The shift is most pronounced in the Chinese outbound market, once the cornerstone of Thailand’s tourism engine. Although China’s outbound travel is projected to return to near pre-pandemic levels by 2025, Thailand’s share has eroded as travelers redirect toward destinations perceived as safer, better connected, and more competitively priced—particularly Vietnam.
Vietnam’s rise underscores the changing competitive dynamics. Vietnam is extracting outsized growth through lower pricing, an expansion of airport capacity, and aggressive development of second- and third-tier destinations. Vietnam’s hotel average rates sit below Thailand’s across both urban and resort destinations, reinforcing the role of perceived value-for-money in shaping traveler choice.

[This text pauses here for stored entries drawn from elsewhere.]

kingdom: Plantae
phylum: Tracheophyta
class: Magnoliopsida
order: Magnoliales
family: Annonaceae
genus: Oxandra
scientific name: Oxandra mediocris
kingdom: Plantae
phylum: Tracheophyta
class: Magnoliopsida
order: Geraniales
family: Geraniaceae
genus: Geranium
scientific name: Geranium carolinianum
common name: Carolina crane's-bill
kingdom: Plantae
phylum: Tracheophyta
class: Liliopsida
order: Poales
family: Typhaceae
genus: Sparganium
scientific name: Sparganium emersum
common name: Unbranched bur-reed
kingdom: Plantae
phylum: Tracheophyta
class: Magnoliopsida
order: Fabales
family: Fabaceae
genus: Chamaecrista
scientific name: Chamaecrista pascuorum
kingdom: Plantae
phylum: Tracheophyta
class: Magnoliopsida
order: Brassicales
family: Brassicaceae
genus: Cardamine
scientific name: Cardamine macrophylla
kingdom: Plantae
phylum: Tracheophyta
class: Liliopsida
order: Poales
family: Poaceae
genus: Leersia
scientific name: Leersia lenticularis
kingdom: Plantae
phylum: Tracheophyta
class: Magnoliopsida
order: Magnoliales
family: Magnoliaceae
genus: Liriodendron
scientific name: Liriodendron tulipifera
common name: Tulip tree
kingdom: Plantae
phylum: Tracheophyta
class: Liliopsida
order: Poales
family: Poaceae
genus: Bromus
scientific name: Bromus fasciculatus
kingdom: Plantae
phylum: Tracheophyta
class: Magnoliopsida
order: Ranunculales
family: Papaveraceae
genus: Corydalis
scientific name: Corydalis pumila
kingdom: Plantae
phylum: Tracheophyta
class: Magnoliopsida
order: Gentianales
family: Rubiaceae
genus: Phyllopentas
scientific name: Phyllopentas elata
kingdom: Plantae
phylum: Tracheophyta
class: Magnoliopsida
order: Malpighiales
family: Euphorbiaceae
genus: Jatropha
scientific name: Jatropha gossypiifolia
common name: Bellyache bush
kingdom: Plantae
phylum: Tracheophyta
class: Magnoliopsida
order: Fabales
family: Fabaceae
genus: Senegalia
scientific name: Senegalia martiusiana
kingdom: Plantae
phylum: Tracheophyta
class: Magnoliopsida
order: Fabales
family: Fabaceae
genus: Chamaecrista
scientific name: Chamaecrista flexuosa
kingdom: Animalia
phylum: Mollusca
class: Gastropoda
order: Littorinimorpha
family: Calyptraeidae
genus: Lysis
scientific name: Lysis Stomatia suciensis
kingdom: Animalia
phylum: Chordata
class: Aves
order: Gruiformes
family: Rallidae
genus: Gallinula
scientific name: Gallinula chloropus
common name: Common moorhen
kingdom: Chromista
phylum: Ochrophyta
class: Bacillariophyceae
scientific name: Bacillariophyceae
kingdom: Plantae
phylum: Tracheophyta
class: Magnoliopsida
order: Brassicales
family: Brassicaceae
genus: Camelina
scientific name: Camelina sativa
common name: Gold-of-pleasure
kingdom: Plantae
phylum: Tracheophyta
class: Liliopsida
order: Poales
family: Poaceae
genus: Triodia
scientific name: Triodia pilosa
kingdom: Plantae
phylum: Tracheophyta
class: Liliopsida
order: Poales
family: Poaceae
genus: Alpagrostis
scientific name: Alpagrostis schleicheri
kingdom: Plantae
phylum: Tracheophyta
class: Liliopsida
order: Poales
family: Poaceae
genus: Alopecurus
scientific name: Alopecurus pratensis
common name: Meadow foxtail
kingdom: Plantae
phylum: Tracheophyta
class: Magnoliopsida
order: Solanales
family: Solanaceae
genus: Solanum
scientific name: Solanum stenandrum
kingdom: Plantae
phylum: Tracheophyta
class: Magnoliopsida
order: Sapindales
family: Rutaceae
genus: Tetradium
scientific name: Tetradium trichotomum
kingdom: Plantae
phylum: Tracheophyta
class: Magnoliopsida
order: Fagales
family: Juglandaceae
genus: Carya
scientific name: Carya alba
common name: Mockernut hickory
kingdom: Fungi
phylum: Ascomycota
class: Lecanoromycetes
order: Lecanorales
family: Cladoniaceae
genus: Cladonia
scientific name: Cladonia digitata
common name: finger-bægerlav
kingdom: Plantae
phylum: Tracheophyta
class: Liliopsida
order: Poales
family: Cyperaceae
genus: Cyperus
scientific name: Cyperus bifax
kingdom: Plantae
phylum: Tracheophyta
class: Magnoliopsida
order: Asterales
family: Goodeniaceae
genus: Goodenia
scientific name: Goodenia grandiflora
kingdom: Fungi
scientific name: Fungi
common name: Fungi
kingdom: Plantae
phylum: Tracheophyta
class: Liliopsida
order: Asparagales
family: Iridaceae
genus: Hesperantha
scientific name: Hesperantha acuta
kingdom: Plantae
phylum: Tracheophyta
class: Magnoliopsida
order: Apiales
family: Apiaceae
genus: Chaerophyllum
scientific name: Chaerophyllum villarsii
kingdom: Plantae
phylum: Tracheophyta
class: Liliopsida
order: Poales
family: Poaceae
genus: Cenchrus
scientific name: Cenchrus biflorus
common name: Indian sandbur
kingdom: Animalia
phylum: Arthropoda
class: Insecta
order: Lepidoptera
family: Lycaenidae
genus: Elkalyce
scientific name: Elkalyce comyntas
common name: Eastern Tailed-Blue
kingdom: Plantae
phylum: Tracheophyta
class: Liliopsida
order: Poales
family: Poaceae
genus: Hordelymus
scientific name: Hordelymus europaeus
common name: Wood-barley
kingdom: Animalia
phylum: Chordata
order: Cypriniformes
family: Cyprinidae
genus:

In terms of connectivity, the country now has 12 international airports, with a major new gateway—Long Thanh International Airport for Ho Chi Minh City—scheduled to commence operations in 2026. The footprint of international airports across multiple destinations also points to a strategy of distributing tourism growth beyond a handful of primary cities and spreading development across the country.
This contrast highlights that scale alone no longer guarantees leadership—strategy, infrastructure, and ecosystem readiness now define success. In light of these shifts, three priorities stand out for Thailand’s tourism agenda in 2026: (1) step up investment in strategic infrastructure to maintain competitiveness as experiential travel accelerates; (2) raise safety standards consistently across destinations and segments to rebuild confidence; and (3) actively promote second- and third-tier cities through policy and budget planning to broaden market readiness and capture shifting global travel demand.